Re: [PATCH v6 14/22] dma-buf: Introduce new locking convention

From: Thomas Hellström (Intel)
Date: Tue Jun 28 2022 - 17:32:43 EST



On 5/30/22 15:57, Dmitry Osipenko wrote:
On 5/30/22 16:41, Christian König wrote:
Hi Dmitry,

Am 30.05.22 um 15:26 schrieb Dmitry Osipenko:
Hello Christian,

On 5/30/22 09:50, Christian König wrote:
Hi Dmitry,

First of all please separate out this patch from the rest of the series,
since this is a complex separate structural change.
I assume all the patches will go via the DRM tree in the end since the
rest of the DRM patches in this series depend on this dma-buf change.
But I see that separation may ease reviewing of the dma-buf changes, so
let's try it.
That sounds like you are underestimating a bit how much trouble this
will be.

I have tried this before and failed because catching all the locks in
the right code paths are very tricky. So expect some fallout from this
and make sure the kernel test robot and CI systems are clean.
Sure, I'll fix up all the reported things in the next iteration.

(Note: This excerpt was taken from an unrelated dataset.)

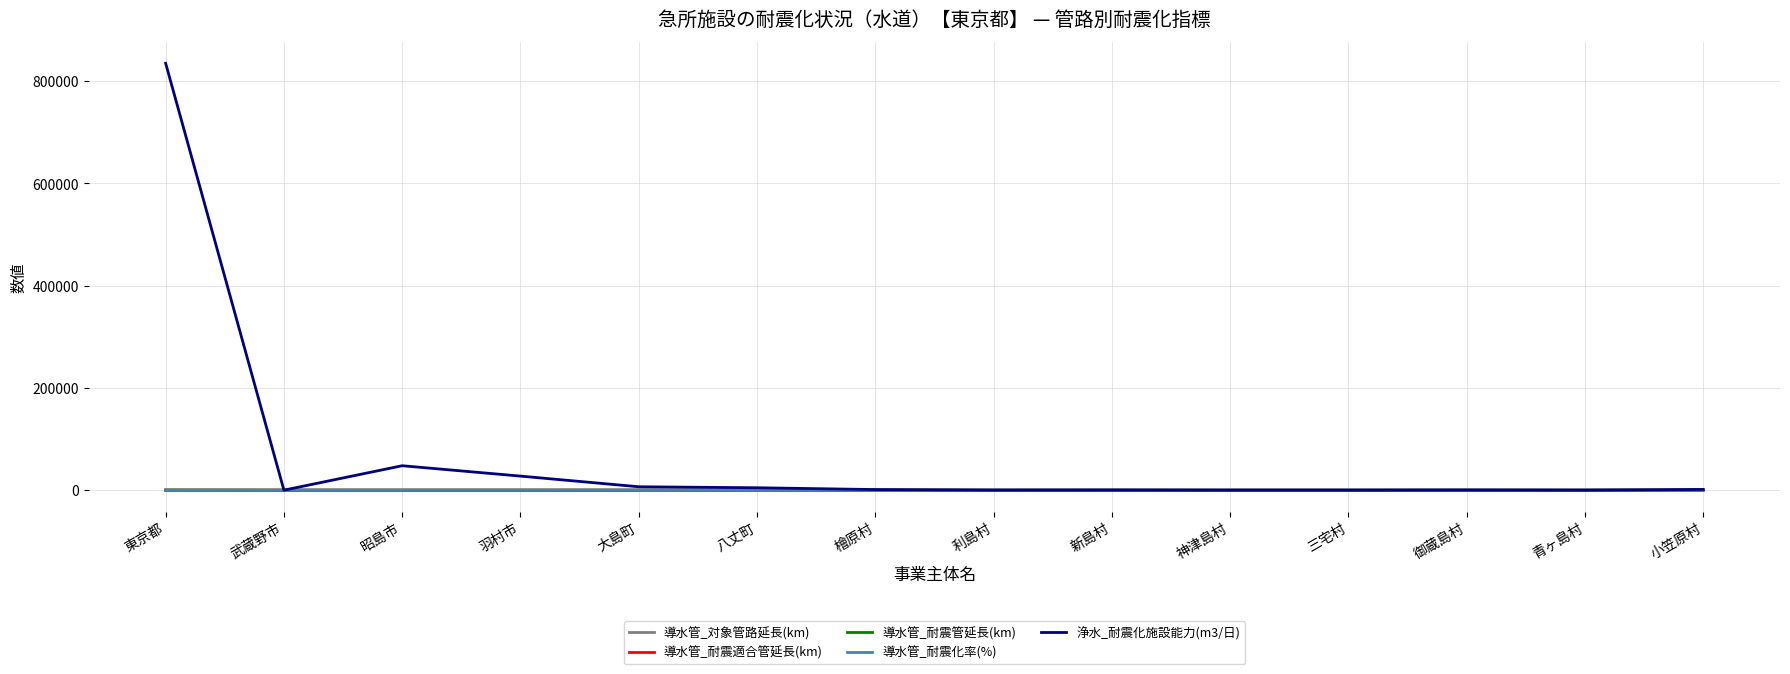

Which series has the largest range (max minus min)?

浄水_耐震化施設能力(m3/日)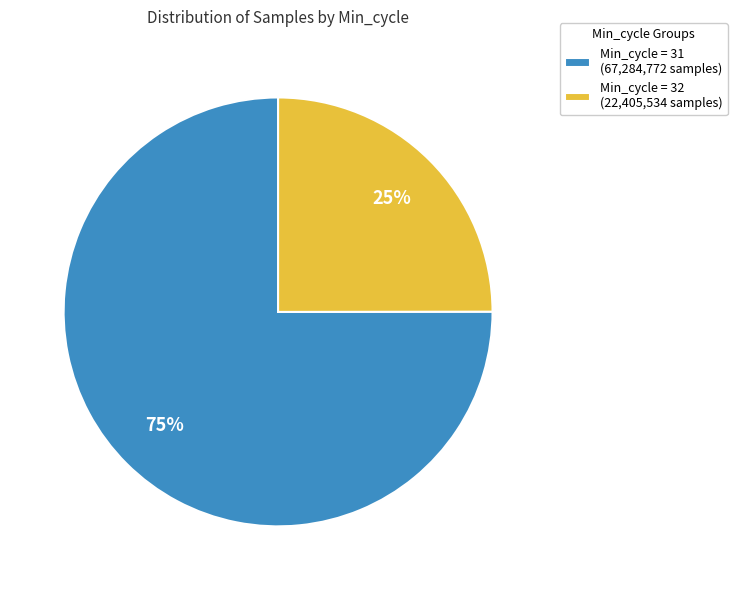

Combined, do Min_cycle = 31 (67,284,772 samples) and Min_cycle = 32 (22,405,534 samples) account for over 50%?

Yes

BTW, have you ever posted yours version of the patch? Will be great if
we could compare the changed code paths.
No, I never even finished creating it after realizing how much work it
would be.

This patch introduces new locking convention for dma-buf users. From
now
on all dma-buf importers are responsible for holding dma-buf
reservation
lock around operations performed over dma-bufs.

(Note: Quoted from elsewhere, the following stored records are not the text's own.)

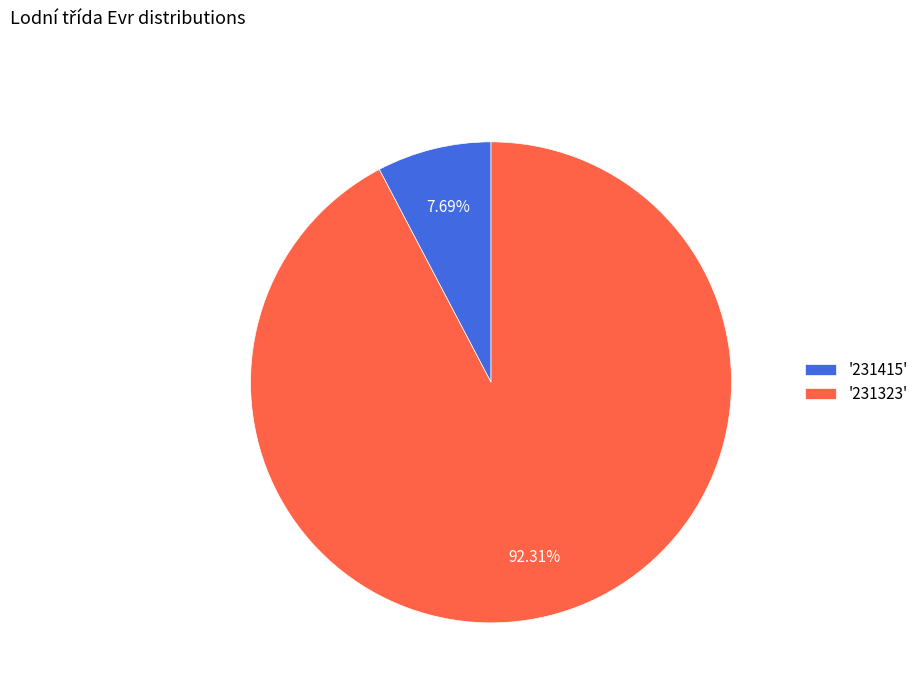

What is the largest slice in the pie chart?

'231323'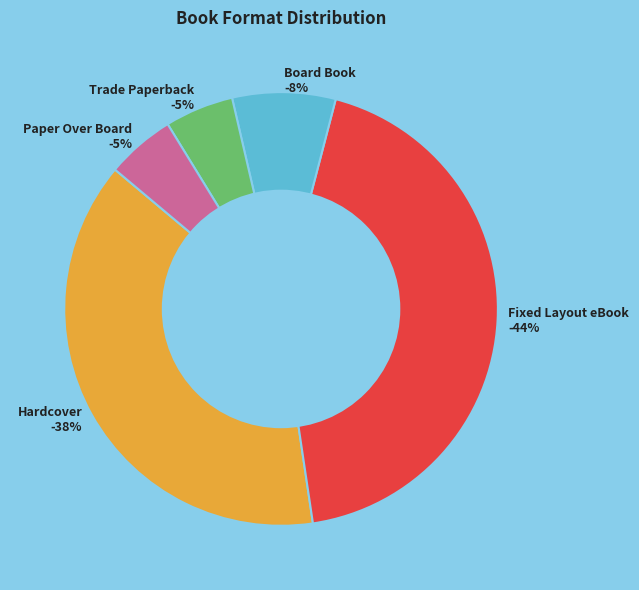

Combined, do Paper Over Board and Hardcover account for over 50%?

No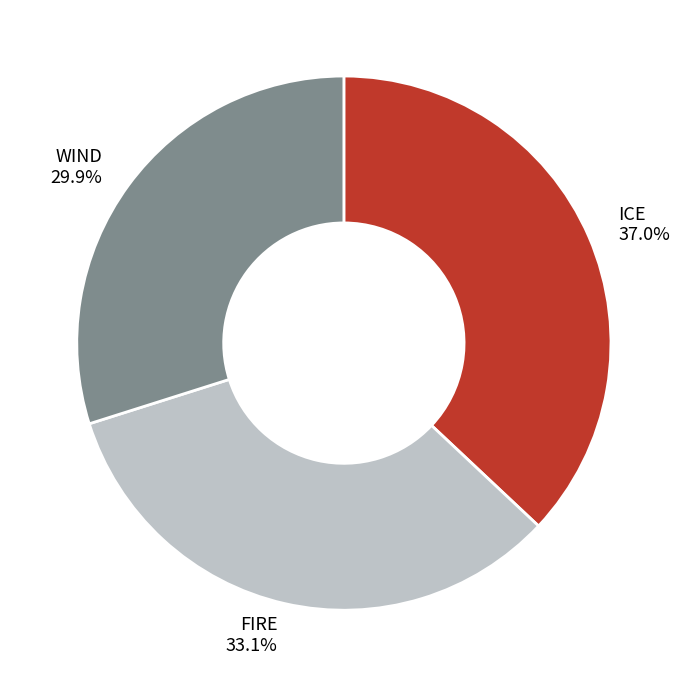

Is there a majority slice in this chart?

No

This patch implements the new dma-buf locking convention by:

    1. Making dma-buf API functions to take the reservation lock.

    2. Adding new locked variants of the dma-buf API functions for
drivers
       that need to manage imported dma-bufs under the held lock.
Instead of adding new locked variants please mark all variants which
expect to be called without a lock with an _unlocked postfix.

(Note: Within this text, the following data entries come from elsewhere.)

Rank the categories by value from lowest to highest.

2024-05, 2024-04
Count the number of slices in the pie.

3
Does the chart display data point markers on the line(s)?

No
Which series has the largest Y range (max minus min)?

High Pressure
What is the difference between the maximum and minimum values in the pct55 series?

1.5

This should make it easier to remove those in a follow up patch set and
then fully move the locking into the importer.
Do we really want to move all the locks to the importers? Seems the
majority of drivers should be happy with the dma-buf helpers handling
the locking for them.
Yes, I clearly think so.

    3. Converting all drivers to the new locking scheme.
I have strong doubts that you got all of them. At least radeon and
nouveau should grab the reservation lock in their ->attach callbacks
somehow.
Radeon and Nouveau use gem_prime_import_sg_table() and they take resv
lock already, seems they should be okay (?)
You are looking at the wrong side. You need to fix the export code path,
not the import ones.

See for example attach on radeon works like this
drm_gem_map_attach->drm_gem_pin->radeon_gem_prime_pin->radeon_bo_reserve->ttm_bo_reserve->dma_resv_lock.
Yeah, I was looking at the both sides, but missed this one.

Also i915 will run into trouble with attach. In particular since i915 starts a full ww transaction in its attach callback to be able to lock other objects if migration is needed. I think i915 CI would catch this in a selftest.

Perhaps it's worthwile to take a step back and figure out, if the importer is required to lock, which callbacks might need a ww acquire context?

(And off-topic, Since we do a lot of fancy stuff under dma-resv locks including waiting for fences and other locks, IMO taking these locks uninterruptible should ring a warning bell)

/Thomas


Same for nouveau and probably a few other exporters as well. That will
certainly cause a deadlock if you don't fix it.

I strongly suggest to do this step by step, first attach/detach and then
the rest.
Thank you very much for the suggestions. I'll implement them in the next
version.